ECLI:NL:HR:2018:2074

Hoge Raad

Datum uitspraak
9 november 2018
Publicatiedatum
8 november 2018
Zaaknummer
18/02117
Instantie
Hoge Raad
Type
Uitspraak
Rechtsgebied
Bestuursrecht; Belastingrecht
Procedures
  • Artikel 80a RO-zaken
Vindplaatsen
  • Rechtspraak.nl
AI samenvatting door LexboostAutomatisch gegenereerd

Ontvankelijkheid van het beroep in cassatie inzake de Algemene nabestaandenwet

In deze zaak heeft de Hoge Raad op 9 november 2018 uitspraak gedaan over de ontvankelijkheid van een beroep in cassatie dat was ingesteld door een belanghebbende, domicilie gekozen hebbende te Amsterdam, tegen een uitspraak van de Centrale Raad van Beroep van 7 maart 2018. De zaak betreft een besluit ingevolge de Algemene nabestaandenwet (ANW). De Hoge Raad heeft beoordeeld of de klachten die door de belanghebbende zijn aangevoerd, voldoende grond bieden voor behandeling in cassatie. De Hoge Raad concludeert dat de aangevoerde klachten geen behandeling in cassatie rechtvaardigen, omdat de partij die het cassatieberoep heeft ingesteld klaarblijkelijk onvoldoende belang heeft bij het cassatieberoep. Daarnaast zijn de klachten klaarblijkelijk niet tot cassatie kunnen leiden. Gezien artikel 80a van de Wet op de rechterlijke organisatie en gehoord de Procureur‑Generaal, heeft de Hoge Raad besloten het beroep in cassatie niet-ontvankelijk te verklaren. Dit arrest is gewezen door de raadsheer J. Wortel als voorzitter, en de raadsheren A.F.M.Q. Beukers-van Dooren en P.A.G.M. Cools, in tegenwoordigheid van de waarnemend griffier F. Treuren, en is in het openbaar uitgesproken op 9 november 2018.

Uitspraak

9 november 2018
Nr. 18/02117
Arrest
gewezen op het beroep in cassatie van
[X]te
[Z], Marokko, domicilie gekozen hebbende te Amsterdam, (hierna: belanghebbende) tegen de uitspraak van de
Centrale Raad van Beroepvan 7 maart 2018, nr. 16/7347 ANW, betreffende een besluit ingevolge de Algemene nabestaandenwet.

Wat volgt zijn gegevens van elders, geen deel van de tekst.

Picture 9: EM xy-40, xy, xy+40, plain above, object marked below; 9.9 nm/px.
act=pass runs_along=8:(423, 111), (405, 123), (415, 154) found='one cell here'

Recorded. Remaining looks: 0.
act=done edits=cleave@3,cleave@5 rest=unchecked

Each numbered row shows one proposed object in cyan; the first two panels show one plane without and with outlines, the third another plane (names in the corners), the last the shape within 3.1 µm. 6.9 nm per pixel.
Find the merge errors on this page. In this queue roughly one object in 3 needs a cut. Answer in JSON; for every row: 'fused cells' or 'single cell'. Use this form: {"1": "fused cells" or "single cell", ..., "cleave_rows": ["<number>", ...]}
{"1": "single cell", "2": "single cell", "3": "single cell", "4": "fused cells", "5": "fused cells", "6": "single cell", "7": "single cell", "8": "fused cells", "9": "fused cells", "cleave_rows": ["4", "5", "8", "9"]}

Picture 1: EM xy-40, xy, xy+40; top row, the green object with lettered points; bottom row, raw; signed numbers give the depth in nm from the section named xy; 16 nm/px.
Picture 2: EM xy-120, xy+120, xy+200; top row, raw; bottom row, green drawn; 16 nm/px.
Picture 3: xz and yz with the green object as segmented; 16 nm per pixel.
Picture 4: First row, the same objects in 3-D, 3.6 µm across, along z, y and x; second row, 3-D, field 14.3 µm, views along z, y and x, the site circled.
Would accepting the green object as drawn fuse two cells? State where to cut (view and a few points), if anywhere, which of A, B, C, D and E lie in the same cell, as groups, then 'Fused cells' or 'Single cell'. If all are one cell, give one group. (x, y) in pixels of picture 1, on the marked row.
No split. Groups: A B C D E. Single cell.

1.Beoordeling van de ontvankelijkheid van het beroep in cassatie

De Hoge Raad is van oordeel dat de aangevoerde klachten geen behandeling in cassatie rechtvaardigen omdat de partij die het cassatieberoep heeft ingesteld klaarblijkelijk onvoldoende belang heeft bij het cassatieberoep dan wel omdat de klachten klaarblijkelijk niet tot cassatie kunnen leiden.
De Hoge Raad zal daarom – gezien artikel 80a van de Wet op de rechterlijke organisatie en gehoord de Procureur‑Generaal – het beroep in cassatie niet‑ontvankelijk verklaren.

2.Beslissing

De Hoge Raad verklaart het beroep in cassatie niet‑ontvankelijk.
Dit arrest is gewezen door de raadsheer J. Wortel als voorzitter, en de raadsheren A.F.M.Q. Beukers-van Dooren en P.A.G.M. Cools, in tegenwoordigheid van de waarnemend griffier F. Treuren, en in het openbaar uitgesproken op 9 november 2018.